I'm seeing a lot of AI apologists in here. I want the leisure time required to create art, instead of being fucking burned out from working multiple jobs and spending all my available free time doing chores. Fuck AI, fuck the uncompensated artists and illegitimate theft of those works used to train the AI, and fuck you for normalizing it.

[–] [email protected] 0 points 10 months ago* (last edited 10 months ago) (1 children)

Let me make it clear first. Generative AI is not art. Prompt engineering is not a real job.

AI is just a tool. It is still waiting for an artist to use it to create art, just as a Photography or Photoshop image is not an art by itself.

But... training with images is the same as humans learning how to draw, though..... I know it's boring but what you said is boring too. We could fall back to the same conversation over and over because you start with the same conversation again and again.

FUCK AI, and also FUCK PEOPLE AGAINST AI, Good thing I hate everyone!

[–] [email protected] 1 points 10 months ago (1 children)

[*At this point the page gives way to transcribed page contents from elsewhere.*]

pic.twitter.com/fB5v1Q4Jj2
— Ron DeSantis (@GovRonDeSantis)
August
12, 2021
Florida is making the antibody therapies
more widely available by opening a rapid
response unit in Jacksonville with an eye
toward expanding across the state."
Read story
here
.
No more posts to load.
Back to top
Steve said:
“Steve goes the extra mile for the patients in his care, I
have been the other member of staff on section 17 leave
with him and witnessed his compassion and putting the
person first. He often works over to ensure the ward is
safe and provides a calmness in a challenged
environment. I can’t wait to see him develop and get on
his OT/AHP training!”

"Prompt engineer" is on a lower level than "tarot fortune teller" for me. As a fortune teller, you are required to have people skills, as a prompt engineer, you just have to be an opportunistic dork.

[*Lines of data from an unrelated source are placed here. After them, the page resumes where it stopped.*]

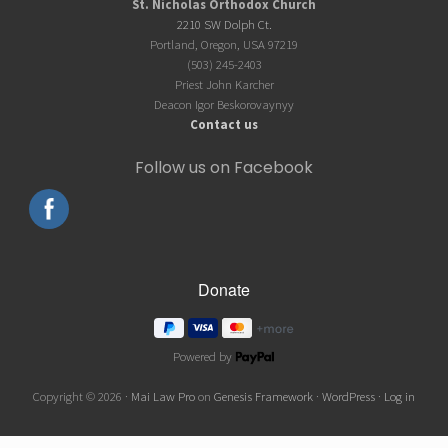
Footer
St. Nicholas Orthodox Church
2210 SW Dolph Ct.
Portland, Oregon, USA 97219
(503) 245-2403
Priest John Karcher
Deacon Igor Beskorovaynyy
Contact us
Follow us on Facebook
Powered by
Copyright © 2026 ·
Mai Law Pro
on
Genesis Framework
·
WordPress
·
Log in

[–] [email protected] 1 points 10 months ago

A prompt engineer is nowhere near a tarot card user. Tarot cards do not contribute to a gigantic machine that eats job opportunities and spits out misinfo.

[–] [email protected] 0 points 10 months ago (1 children)

AI apologists

Im not an "AI apologist" because theres nothing to apologise for.

Much like im not an "automatic loom apologist" or a "steam engine apologist"

[–] [email protected] 1 points 10 months ago

Apologist comes from the greek word "apologia", which means "speech in defense." Apologetics isn't apologizing, it's defending.

[–] [email protected] 2 points 10 months ago* (last edited 10 months ago) (2 children)

That’s a problem with unchecked capitalism, not AI. Remember how George Jetson was able to have a house in the sky, a suitcase spaceship, full home automation, a robot maid, and supported his whole family by pushing a button? Consider how many people lived and worked on the ground beneath the cloud cover to make that possible.

[–] [email protected] 1 points 10 months ago

The Jetsons were the 1% and the Flintstones were the rest.

They were the Elysium space station people

[–] [email protected] 1 points 10 months ago

Remember how he also only worked 3 days a week, and had job security even though he was fired every episode?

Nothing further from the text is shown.